**EXERCISE DIRECTIONS:** Write out again only the lines that run from the start of the entries to the line containing "unter einen Hut bekommst", both included.

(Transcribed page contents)
####################

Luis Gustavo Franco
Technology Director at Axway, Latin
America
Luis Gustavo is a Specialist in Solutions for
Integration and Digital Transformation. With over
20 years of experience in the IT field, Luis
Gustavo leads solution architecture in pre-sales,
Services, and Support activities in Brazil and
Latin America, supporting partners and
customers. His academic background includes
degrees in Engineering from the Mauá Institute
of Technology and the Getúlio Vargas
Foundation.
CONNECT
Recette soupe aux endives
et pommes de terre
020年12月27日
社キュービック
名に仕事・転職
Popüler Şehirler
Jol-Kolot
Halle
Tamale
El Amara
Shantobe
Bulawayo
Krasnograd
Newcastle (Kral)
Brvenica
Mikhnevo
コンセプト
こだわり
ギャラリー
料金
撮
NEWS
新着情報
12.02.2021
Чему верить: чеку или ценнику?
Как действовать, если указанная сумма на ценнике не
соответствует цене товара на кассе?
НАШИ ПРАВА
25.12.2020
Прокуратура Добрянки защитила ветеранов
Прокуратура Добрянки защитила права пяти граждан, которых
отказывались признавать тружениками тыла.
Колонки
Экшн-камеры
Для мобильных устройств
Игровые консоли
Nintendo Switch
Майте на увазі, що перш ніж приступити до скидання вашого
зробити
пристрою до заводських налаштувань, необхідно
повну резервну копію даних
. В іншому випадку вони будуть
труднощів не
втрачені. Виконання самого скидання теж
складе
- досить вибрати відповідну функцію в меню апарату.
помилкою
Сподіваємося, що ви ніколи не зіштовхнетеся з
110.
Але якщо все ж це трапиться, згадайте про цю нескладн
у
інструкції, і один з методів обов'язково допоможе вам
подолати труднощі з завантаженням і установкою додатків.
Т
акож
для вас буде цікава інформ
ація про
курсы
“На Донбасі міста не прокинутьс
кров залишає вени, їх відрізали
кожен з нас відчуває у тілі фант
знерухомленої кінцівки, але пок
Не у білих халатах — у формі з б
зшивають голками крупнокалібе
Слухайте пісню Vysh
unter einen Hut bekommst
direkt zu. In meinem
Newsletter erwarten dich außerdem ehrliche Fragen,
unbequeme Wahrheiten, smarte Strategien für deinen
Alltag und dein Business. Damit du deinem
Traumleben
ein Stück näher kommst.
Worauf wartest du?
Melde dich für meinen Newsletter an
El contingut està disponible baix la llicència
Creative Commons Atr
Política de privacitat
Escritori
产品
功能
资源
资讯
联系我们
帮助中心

####################

**WORKED SOLUTION:**
Luis Gustavo Franco
Technology Director at Axway, Latin
America
Luis Gustavo is a Specialist in Solutions for
Integration and Digital Transformation. With over
20 years of experience in the IT field, Luis
Gustavo leads solution architecture in pre-sales,
Services, and Support activities in Brazil and
Latin America, supporting partners and
customers. His academic background includes
degrees in Engineering from the Mauá Institute
of Technology and the Getúlio Vargas
Foundation.
CONNECT
Recette soupe aux endives
et pommes de terre
020年12月27日
社キュービック
名に仕事・転職
Popüler Şehirler
Jol-Kolot
Halle
Tamale
El Amara
Shantobe
Bulawayo
Krasnograd
Newcastle (Kral)
Brvenica
Mikhnevo
コンセプト
こだわり
ギャラリー
料金
撮
NEWS
新着情報
12.02.2021
Чему верить: чеку или ценнику?
Как действовать, если указанная сумма на ценнике не
соответствует цене товара на кассе?
НАШИ ПРАВА
25.12.2020
Прокуратура Добрянки защитила ветеранов
Прокуратура Добрянки защитила права пяти граждан, которых
отказывались признавать тружениками тыла.
Колонки
Экшн-камеры
Для мобильных устройств
Игровые консоли
Nintendo Switch
Майте на увазі, що перш ніж приступити до скидання вашого
зробити
пристрою до заводських налаштувань, необхідно
повну резервну копію даних
. В іншому випадку вони будуть
труднощів не
втрачені. Виконання самого скидання теж
складе
- досить вибрати відповідну функцію в меню апарату.
помилкою
Сподіваємося, що ви ніколи не зіштовхнетеся з
110.
Але якщо все ж це трапиться, згадайте про цю нескладн
у
інструкції, і один з методів обов'язково допоможе вам
подолати труднощі з завантаженням і установкою додатків.
Т
акож
для вас буде цікава інформ
ація про
курсы
“На Донбасі міста не прокинутьс
кров залишає вени, їх відрізали
кожен з нас відчуває у тілі фант
знерухомленої кінцівки, але пок
Не у білих халатах — у формі з б
зшивають голками крупнокалібе
Слухайте пісню Vysh
unter einen Hut bekommst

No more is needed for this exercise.